A major advantage of STEM (compared with the conventional transmission electron microscope (CTEM) resides in its ability to provide several kinds of unique information, ranging from the mass distribution in large supramolecular assemblies to the total ion concentrations in small organelles. There are two reasons for the strength of the STEM as a sensitive and quantitative analytical device. First, the various signals generated from a specimen's interaction with a nanometer-sized electron probe can be collected by highly optimized detectors. This is important for analyses of biological specimens that are invariably susceptible to radiation damage. Second, the sequential acquisition of these signals as the electron probe is scanned pixel-by-pixel across the specimen lends itself readily to digital processing methods.
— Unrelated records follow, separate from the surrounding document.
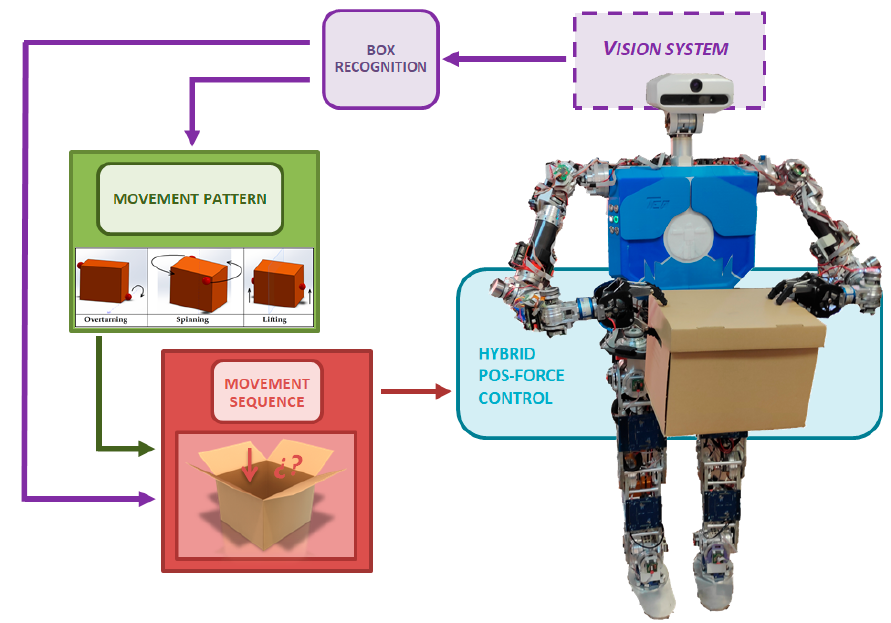
Figure 18. General application scheme.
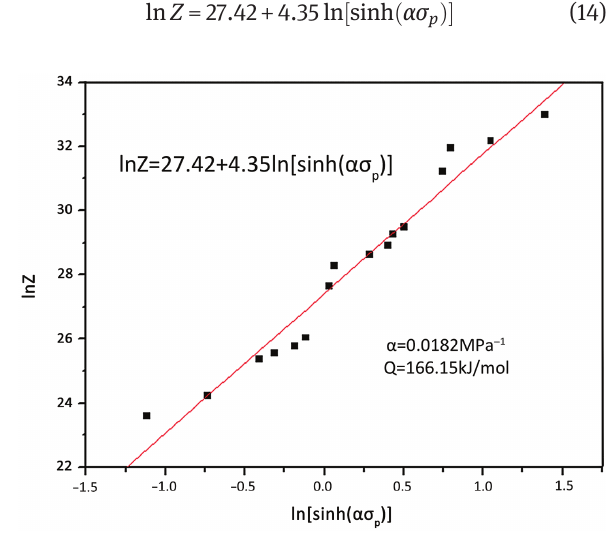
Figure 5: Relationship between Z parameter and flow stress of AZ81E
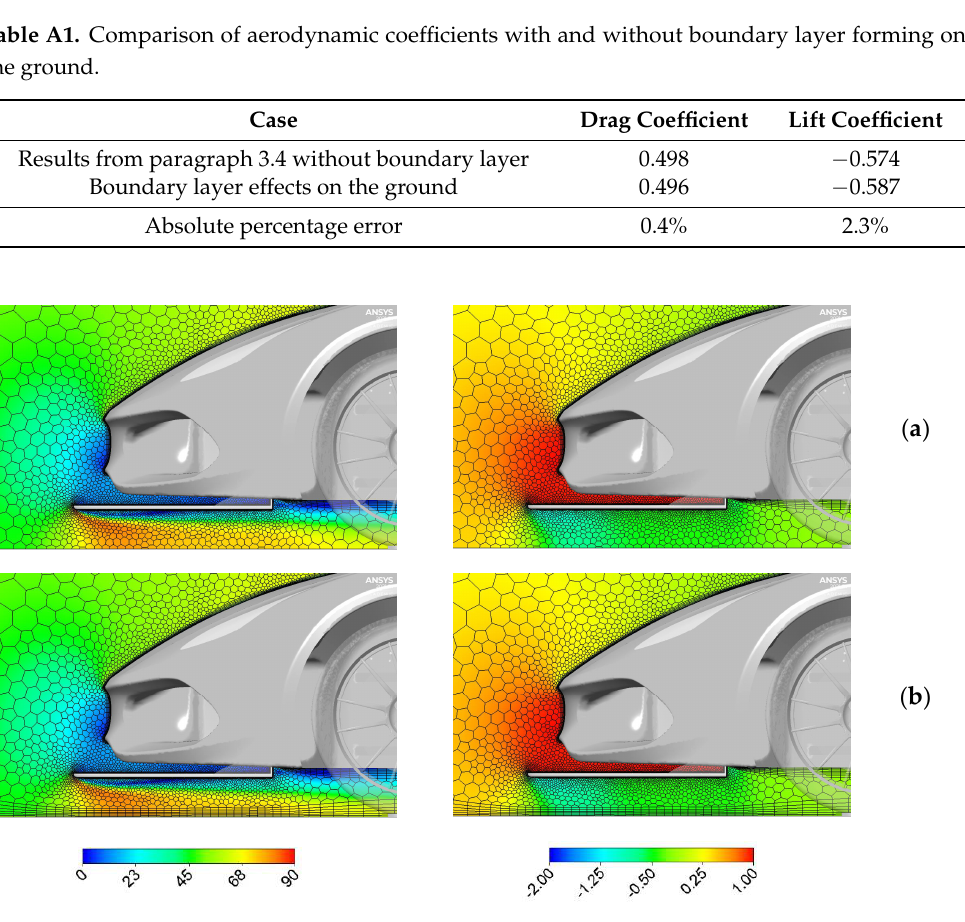
Figure A1. Contours of velocity (m/s) (left column) and pressure coefficient (right column) on the symmetry plane with superimposed mesh edges: ( a ) Results from paragraph 3.4 without boundary layer; ( b ) Results including boundary layer effects on the ground.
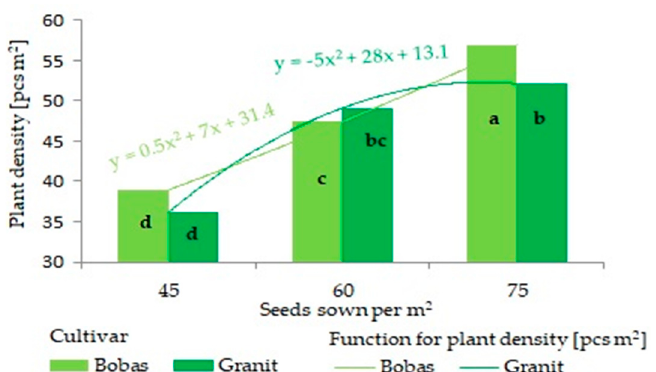
Figure 5. Plant density before harvest in 2011 (C × SDY). Different letters indicate significant differences between factors (Tukey’s multiple range test).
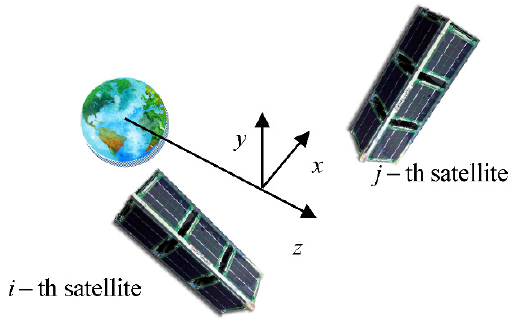
Figure 1. The orbital reference frame.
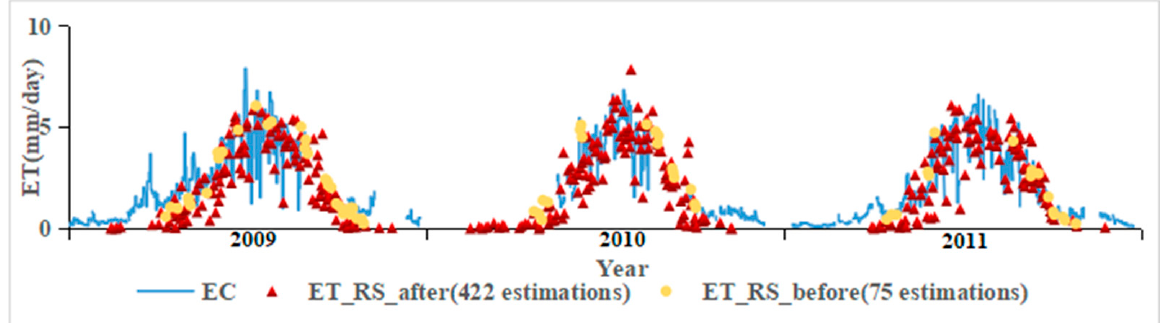
Figure 10. Comparisons of ET estimates from reconstructed LST derived Ts-VI model (ET_RS_after), original LST derived Ts-VI model (ET_RS_before), and measured ET, from 2009–2011. Triangles represent the original MODIS LST derived ET, where ET: evapotranspiration; RS: data derived from remote sensing; EC: data observed from eddy covariance; LST: land surface temperature.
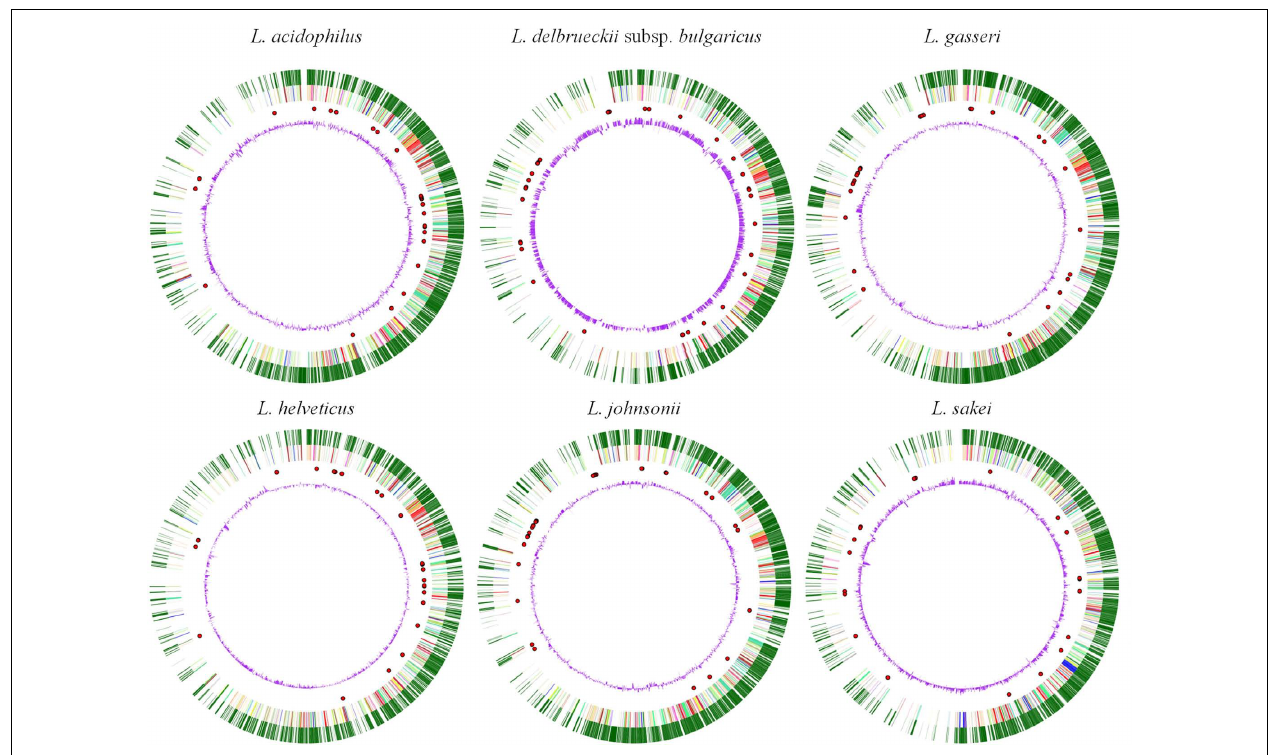
FIGURE 3 | Image of the six Lactobacillus species compared ( L. acidophilus NCFM, L. delbrueckii subsp. bulgaricus ATCC11842, L. gasseri ATCC 33323, L. helveticus DPC 4571, L. johnsonii NCC533, L. sakei 23 K) generated by Microbial GenomeViewer. From outside to inside: genes, COG categories, tRNA, GC%.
The crucial feature of the STEM is its high-brightness field-emission source consisting of a very sharp tungsten tip placed in a strong electric field. After being accelerated (in our instrument to 100 keV) the electrons are focused by condenser lenses and the objective lens into a sub-nanometer probe on the specimen. The STEM is best conceptualized as an instrument for measuring the ensuing scattering events; signals from a variety of these events can be recorded simultaneously by specific detectors, each of which provides different information about the specimen. A high-resolution map of the projected structure or composition is obtained by scanning the probe (which can be of atomic dimensions). In the original design of the STEM it was recognized that the signal due to elastic scattering could be collected with extremely high efficiency by a annular detector suitably positioned behind the specimen.

Applications of STEM over the past decade have mainly involved molecular weight measurement, a technique established by Wall and Hainfeld (1) and Engel et al. (2). The "mass mapping" technique is based on the fact that the elastic scattering intensity at any pixel is directly proportional to the projected molecular mass. It is normally performed on rapidly frozen, freeze-dried preparations of purified macromolecules. An effective resolution of approximately 2 nm is achievable as limited by the specimen preparation and radiation damage. Although the STEM cannot provide primary or secondary structure of proteins (a goal still within reach of high-resolution CTEM) it provides valuable information about the quaternary structures of large supramolecular assemblies.

The STEM is also a highly sensitive tool for elemental microanalysis. Near single-atom sensitivity has been demonstrated for the first time in our laboratory (3, 4) using electron energy loss spectroscopy (EELS) to analyze individual macromolecules.

Microanalysis is also of great interest to the cell physiologists, because it can be used to determine ion concentrations (e.g., calcium) in very small structures. The field-emission source offers a crucial advantage here too in terms of spatial resolution and sensitivity. Such measurements are obtained from x-rays generated in the sample by the incident electron probe. Thus, energy-dispersive x-ray spectroscopy (EDXS) provides information about elemental concentrations that is complementary to that obtained from EELS. The technique is sensitive to important biological elements including Na, Mg, P, S, Cl, K and Ca.

References

[1] Wall JS and Hainfeld JF. Ann. Rev. Biophys. Biophys. Chem., 15: 355-76, 1986.

[2] Engel A, Baumeister W and Saxton WO. Proc Natl. Acad. Sci., USA, 79: 4050-4054, 1982.

[3] Leapman RD. Detecting single atoms of calcium and iron in biological structures by electron energy loss spectrum-imaging.  J. Microsc. 210: 5-15, 2003.

[4] Leapman RD. Novel techniques in electron microscopy. Current Opinion Neurobiol, 14:591-98, 2004.